Cominciamo dalla zona PORTO – S. ANTONIO

Tu sei mio coetaneo, quindi sei sicuramente a conoscenza che la rete  fognaria è stata progettata almeno dal 1982 e che via via cerca di trovare soluzioni: a Ponza-Centro sembra  “a regime”, con l’entrata in funzione del depuratore di Giancos, dico ‘sembra’ perché quest’estate nel tratto che va dal “bar Onda Marina a Gennarino a Mare” c’è stata una grave ostruzione con conseguente fuoriuscita  di liquido maleodorante che ha interessato per giorni la Spiaggia di S. Antonio. A seguito di ciò, sono stati eseguiti, da una ditta locale, dei lavori notturni, per sistemare il tubo rotto, ma successivamente sono dovuti intervenire gli operai idrici del Comune con la collaborazione di quelli del depuratore per far defluire i liquami. Questi interventi non sono bastati ed infatti in diversi momenti è stata richiesta l’azione del camion per lo spurgo dei liquami. Purtroppo non è solo un fatto di odori (che è già molto grave in piena estate); c’è anche un conseguente problema igienico sanitario che interessa il quartiere, la spiaggia e le acque marine, per fortuna interdette alla balneazione. Ma anche nel porto rifugio in zona Banchina Di Fazio si sono verificate, questa estate, fuoriuscite di liquido fognario. Evidentemente la rete tende a ostruirsi in vari punti e quindi bisogna trovare soluzioni preventive e definitive.

Ma un altro problema che riguarda sempre la spiaggia di S. Antonio è l’incredibile dissesto che si verifica ogni volta che piove copiosamente. L’acqua piovana scende violenta dalla strada panoramica e si rovescia nella spiaggia. Questo dell’incanalamento delle acque piovane è un problema serio ma anche estetico, vista l’importanza ‘strategica’ e turistica della spiaggia di S. Antonio.

Quindi: fogne non funzionanti e mancata canalizzazione  dell’acqua piovana creano una ambiente sociale ed economico imbarazzante.
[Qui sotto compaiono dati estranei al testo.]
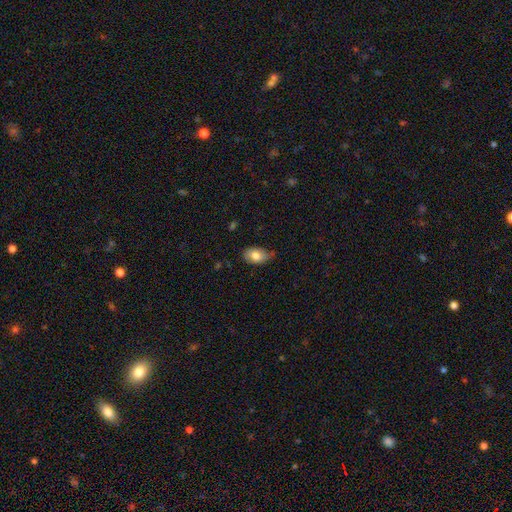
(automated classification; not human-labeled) Overall: smooth (79%). How rounded: in between (89%). Merging: none (66%; minor disturbance 28%).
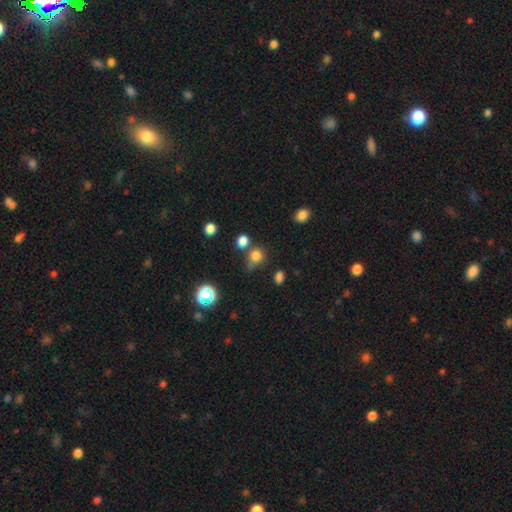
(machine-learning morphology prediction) The model was most divided on "merging": none: 62%, minor disturbance: 17%, merger: 15%, major disturbance: 7%. More confident: how rounded — round (87%); smooth or featured — smooth (78%).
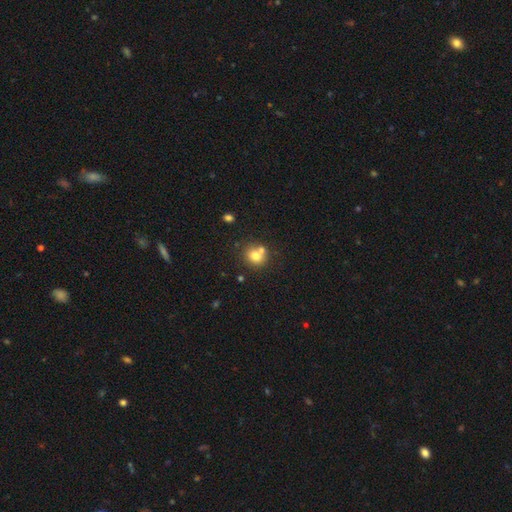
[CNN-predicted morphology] This is likely a smooth galaxy (75%). How rounded: clearly round (81%). Merging: possibly none (56%).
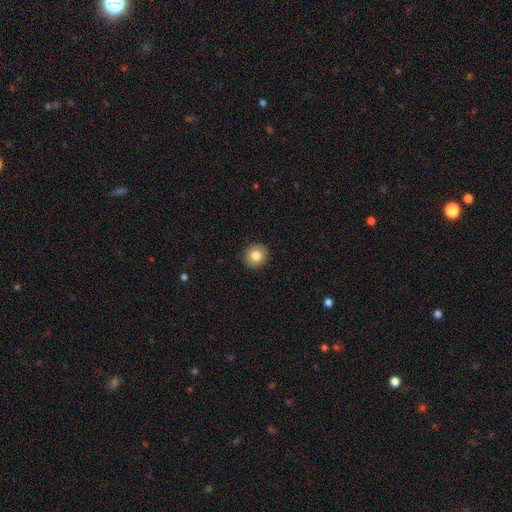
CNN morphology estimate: Smooth or featured? smooth (83%)
How rounded? round (88%)
Merging? none (92%)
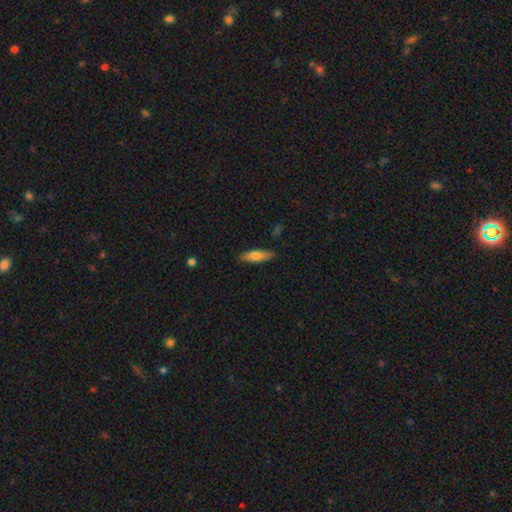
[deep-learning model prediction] Smooth or featured: smooth — 74% (featured or disk — 20%)
How rounded: cigar-shaped — 56% (in between — 42%)
Merging: none — 82% (minor disturbance — 14%)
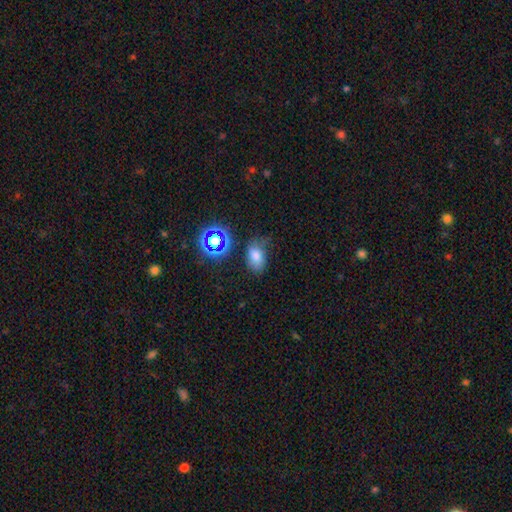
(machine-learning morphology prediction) type=smooth (71%); roundness=in between (81%); merging=none (53%).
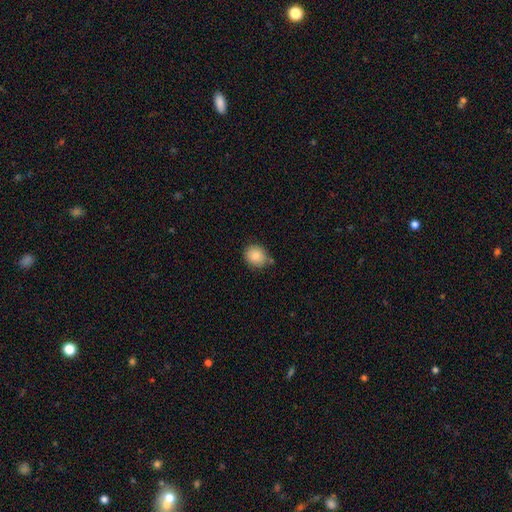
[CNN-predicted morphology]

Tu perfettamente come me sai quali sono i tempi per mandare avanti un progetto: dalla ideazione, alla progettazione, al finanziamento, all’assunzione di pareri (visto l’enorme numero di enti pubblici che governano l’ecosistema isola) e quindi alla realizzazione dell’intera opera, possono passare decine di anni e questo comporta disagi enormi: “tra il dire e il fare c’è di mezzo il mare!”- diceva il dott. Sandolo – questo è proprio il caso della rete fognaria che dopo tanti anni non funziona bene.

Ma che dire della qualità degli interventi pubblici?

Siccome stiamo parlando di Centro Storico prendiamo in considerazione la pavimentazione stradale che va dal “Bellavista” in proseguimento per via Sindaco  De Luca e poi scendendo per via Roma. Io ho assistito alla presentazione di quel progetto, ho ascoltato dei tuoi colleghi architetti, elegantemente vestiti, che ci parlavano del recupero delle vecchie “conditoie” (scoli d’acqua) in pietra, e della loro “meritoria funzione estetica e di deflusso dell’acqua”, di recupero della vecchia pietra a ciottoli marini, che bisognava prima lavare in acqua dolce e poi riposizionarla; bene, non te la faccio lunga: per trovare realizzazione di pavimentazione così incurante del decoro urbano, con apposizione di pietre di varia pezzatura e colore, bisogna riandare alla copertura dei “vasoli” in pietra eseguita con asfalto, nel tratto di strada che va dal tunnel di S. Antonio alla “Punta Bianca”.

Questo è Centro Storico figuriamoci la periferia! Ovviamente, non hai responsabilità per queste opere, ma certamente l’aspetto temporale tra  idea e azione e il mancato controllo sul reale impatto ambientale – per cui sociale – dell’opera pubblica, ti deve far riflettere.

Stiamo realizzando per esempio la tinteggiatura del Centro Storico e già nel primo tratto, a lavori finiti, si vedono fili penzolare.

Ma ovviamente il mio ragionare non  vuole commemorare il passato che ha visto opere pubbliche che hanno danneggiato il paesaggio dal punto di vista dell’impatto architettonico e hanno altresì creato ambienti  inurbani, contribuendo a rendere la nostra isola un posto di mare ‘disarmonico’: basta pensare alla orrenda piazza di Giancos: il mio ragionamento parla alla sensibilità che si richiede all’architetto che non deve più sbagliare!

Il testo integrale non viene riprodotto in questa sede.